[Opening Working data section]
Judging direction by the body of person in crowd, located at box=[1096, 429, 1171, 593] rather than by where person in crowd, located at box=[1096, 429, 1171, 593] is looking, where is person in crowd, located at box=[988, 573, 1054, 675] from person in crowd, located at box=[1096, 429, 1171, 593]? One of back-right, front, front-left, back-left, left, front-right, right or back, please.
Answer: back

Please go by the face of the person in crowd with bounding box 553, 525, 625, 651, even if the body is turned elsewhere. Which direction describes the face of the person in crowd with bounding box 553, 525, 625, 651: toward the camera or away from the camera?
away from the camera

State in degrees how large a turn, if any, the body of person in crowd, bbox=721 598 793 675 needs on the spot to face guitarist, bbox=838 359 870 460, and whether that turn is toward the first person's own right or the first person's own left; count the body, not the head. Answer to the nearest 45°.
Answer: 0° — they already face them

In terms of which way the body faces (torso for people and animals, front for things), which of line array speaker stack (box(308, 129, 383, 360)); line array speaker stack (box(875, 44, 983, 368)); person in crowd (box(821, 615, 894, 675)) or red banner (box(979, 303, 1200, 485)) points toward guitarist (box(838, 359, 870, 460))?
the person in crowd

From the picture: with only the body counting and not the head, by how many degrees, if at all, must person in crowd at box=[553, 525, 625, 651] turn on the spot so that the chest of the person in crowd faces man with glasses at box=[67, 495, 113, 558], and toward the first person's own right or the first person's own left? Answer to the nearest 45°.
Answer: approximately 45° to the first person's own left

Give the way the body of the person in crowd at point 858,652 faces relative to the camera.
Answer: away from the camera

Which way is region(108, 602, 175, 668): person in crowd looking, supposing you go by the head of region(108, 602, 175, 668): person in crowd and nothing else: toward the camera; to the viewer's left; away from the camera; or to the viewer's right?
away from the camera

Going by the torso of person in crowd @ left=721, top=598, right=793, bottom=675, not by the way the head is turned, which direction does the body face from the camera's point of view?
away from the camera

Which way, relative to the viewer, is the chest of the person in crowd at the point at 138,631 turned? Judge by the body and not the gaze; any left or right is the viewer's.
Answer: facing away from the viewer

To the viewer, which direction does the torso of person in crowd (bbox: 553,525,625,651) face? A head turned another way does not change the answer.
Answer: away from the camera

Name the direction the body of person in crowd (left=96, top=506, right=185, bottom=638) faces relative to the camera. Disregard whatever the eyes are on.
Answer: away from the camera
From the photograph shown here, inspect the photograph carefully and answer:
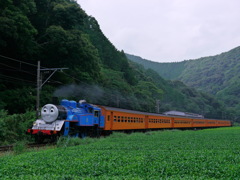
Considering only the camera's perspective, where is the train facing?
facing the viewer and to the left of the viewer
[Closing Working data section]
→ **Exercise**
Print all of the records above verbatim, omitting the pictures.

→ **Task result**
Judging direction by the body of person in crowd, located at box=[1096, 429, 1171, 593] rather than by where person in crowd, located at box=[1096, 429, 1171, 593] is looking, where is person in crowd, located at box=[988, 573, 1054, 675] from person in crowd, located at box=[1096, 429, 1171, 593]? One of back-right, front, front-left, back-left, left, front-right, right or back, please.
Answer: back

Please go by the face of the person in crowd with bounding box 553, 525, 625, 651, even if the body is turned elsewhere. Which direction describes the face of the person in crowd with bounding box 553, 525, 625, 651: toward the camera or away from the camera?
away from the camera

State in degrees how large a turn, if any, the body of person in crowd, bbox=721 598 793 675 needs on the spot to face guitarist, bbox=838 359 870 460, and whether that turn is toward the first person's own right or the first person's own left; count the body, not the head. Answer to the nearest 45°.
Answer: 0° — they already face them

In terms of which way the body faces (torso for people and animals, front for things), which of line array speaker stack (box(308, 129, 383, 360)); line array speaker stack (box(875, 44, 983, 368)); person in crowd (box(821, 615, 894, 675)) or red banner (box(979, 303, 1200, 485)) points toward guitarist (box(838, 359, 870, 460))?
the person in crowd

From the picture: with only the body counting and not the head, by how many degrees, if at all, must person in crowd at box=[553, 525, 625, 651] turn on the spot so that the chest of the person in crowd faces man with glasses at box=[67, 495, 113, 558], and toward the first person's own right or the first person's own left? Answer to the nearest 45°.
Answer: approximately 45° to the first person's own left

Give the way the body of the person in crowd at point 858,652 faces relative to the camera.
Answer: away from the camera

Which way is region(108, 602, 175, 668): person in crowd looking, supposing you go by the head of region(108, 602, 175, 668): person in crowd and nothing else: toward the camera; to the viewer's left; away from the camera; or to the viewer's right?
away from the camera

Going by the torso of person in crowd @ left=721, top=598, right=793, bottom=675, not by the way the head is turned, which direction does the body face from the camera's point of view?
away from the camera

Which way, relative to the viewer, is the chest of the person in crowd at the point at 138,631 turned? Judge by the body and not the gaze; any left or right is the viewer's.
Answer: facing away from the viewer

To the viewer, which direction does the torso of person in crowd (bbox: 553,525,625,651) face? A head turned another way does not change the answer.
Answer: away from the camera

Name the direction the body of person in crowd (left=96, top=506, right=185, bottom=638) faces relative to the camera. Disregard whatever the eyes are on.
Answer: away from the camera
From the photograph shown here, inspect the photograph carefully and answer:
Considering only the camera's perspective, where is the train facing?
facing the viewer and to the left of the viewer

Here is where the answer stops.